ECG Review
ECG Review
Clinical Scenario. The ECG shown in the Figure was obtained from a previously healthy 56-year-old man with a history of gradually progressive fatigue. No chest pain. No history of prior infarction. The patient has never smoked. An echocardiogram was diagnostic and distinctly abnormal. Can you guess what the echo might show?
Interpretation. The rhythm is sinus bradycardia at a rate of 50 beats/minute. All intervals are normal. The mean QRS axis is indeterminate (QRS complexes are nearly equiphasic in all six limb leads). There is no ECG evidence of chamber enlargement. In the precordia leads transition occurs early; small q waves are seen in leads I, aVL, and V3 through V6; and there is nonspecific ST segment flattening with shallow T wave inversion in leads V2 to V4.
The overall ECG picture is nonspecific in nature.
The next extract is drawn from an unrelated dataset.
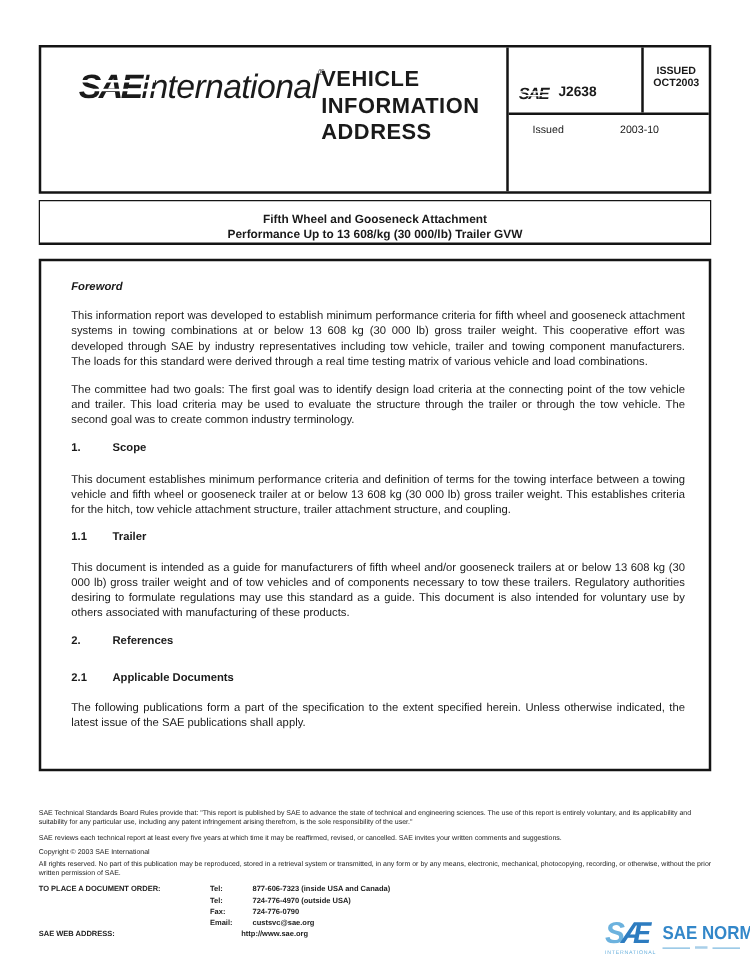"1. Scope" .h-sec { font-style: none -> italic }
However, in view of the hints provided in the history (the patient was previously healthy, he does not smoke, and has no history of prior infarction)—the early transition with relatively prominent R waves in anterior precordial leads suggests prominent septal forces. The patient had nonobstructive hypertrophic cardiomyopathy with septal hypertrophy that was disproportionately enlarged compared to left ventricular wall thickness (asymmetric septal hypertrophy or ASH). It is likely that the small narrow q waves in leads V3 through V6 are also the reflection of prominent septal forces. Although the ECG will usually be abnormal in patients with hypertrophic cardiomyopathy, the changes seen are most often nonspecific and nondiagnostic. This would have been the case here had there not been the hints we have given.